Google Docs (Realtime Collab): System Design

Requirements & API: Google Docs (Realtime Collab)

What an interviewer expects you to nail down before drawing a single box.

Functional

•Let many users edit the same document simultaneously and converge on one consistent result.
•Apply each user's keystrokes locally with instant feedback, then reconcile with the server.
•Show live presence: collaborator cursors and colored selections in real time.
•Persist full edit history for undo / time-travel and bootstrap new clients from a snapshot.

Non-functional

•Strong eventual convergence: concurrent edits to the same region must merge deterministically via OT/CRDT, and never lose or corrupt edits.
•Sub-100ms edit propagation between collaborators; local keystrokes feel instant.
•Durability of every op. An OT server crash must not lose acknowledged edits.
•Survive flaky networks: clients reconnect and replay missed ops without conflict.

API contract

WS connect /docs/{doc_id} → stream of {op, rev}

Long-lived WebSocket; ops flow both directions over it.

send_op { doc_id, base_rev, op } → { transformed_op, new_rev }

Server transforms against concurrent ops, then broadcasts to others.

GET /api/v1/docs/{doc_id} → { snapshot, rev, acl }

Bootstraps a client from the latest snapshot plus ops since.

send_presence { doc_id, cursor, selection }

Ephemeral; routed via the presence service, not the op log.

About Google Docs (Realtime Collab)

Five people open the same Google Doc and all start typing at once, and somehow nobody's words get lost or scrambled. Every keystroke shows up instantly on your own screen and a fraction of a second later on everyone else's. Making concurrent edits merge into one consistent document, while keeping typing feel instant, is the entire challenge here.

Here is the flow in plain terms. Your browser holds the editor and an OT engine, so each keystroke is applied locally right away and then sent over a long-lived WebSocket. A WebSocket Gateway holds that connection and forwards your edit to the OT Server that owns this document. That server keeps the document's canonical sequence of operations in memory, transforms your edit against any concurrent edits, broadcasts the result to everyone else, and appends it to a durable op log.

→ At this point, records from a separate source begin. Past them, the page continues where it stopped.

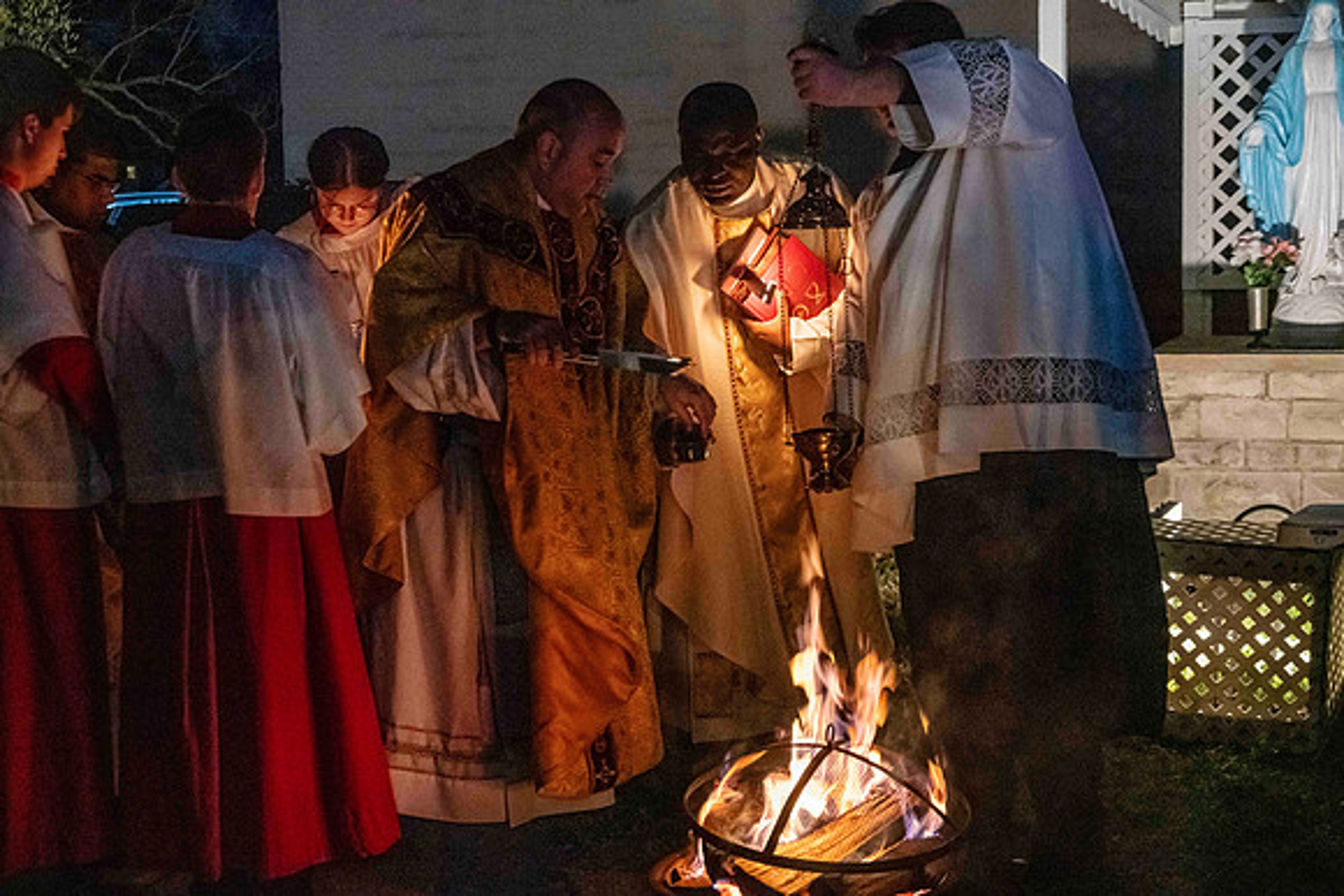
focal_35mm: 60
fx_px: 2240
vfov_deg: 22.6
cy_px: 448
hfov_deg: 33.4
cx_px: 672
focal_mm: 60
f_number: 6.3
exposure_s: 1/40
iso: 8000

The subtle idea is Operational Transform itself. Say you type 'X' at position 10 at the same moment a colleague types 'Y' at position 10. Both edits reference 'position 10', but those positions mean different things once the other edit lands. It's like two people giving directions from 'the third house on the left' after a new house has been built on the street: the count has shifted. OT rewrites the second edit so it still points at the right spot, and the document converges instead of corrupting.

Notice how durability and load are handled. The op log is the real document, an append-only history that lets the OT server rebuild its in-memory state after a crash and powers undo and time-travel. To avoid replaying every edit ever made when someone opens a long doc, the system saves a snapshot every N ops and replays only the deltas since, the same snapshot-plus-log trick Git and databases use. Presence, the colored cursors of who's editing, runs as its own service so it doesn't clutter the op stream.

This system teaches operational transforms and CRDTs as two answers to merging concurrent edits, why each document is sticky-routed to a single OT server for a totally-ordered op log, the snapshot-plus-delta pattern for fast loads with full history, and why the most-collaborated documents are the architectural hot spot.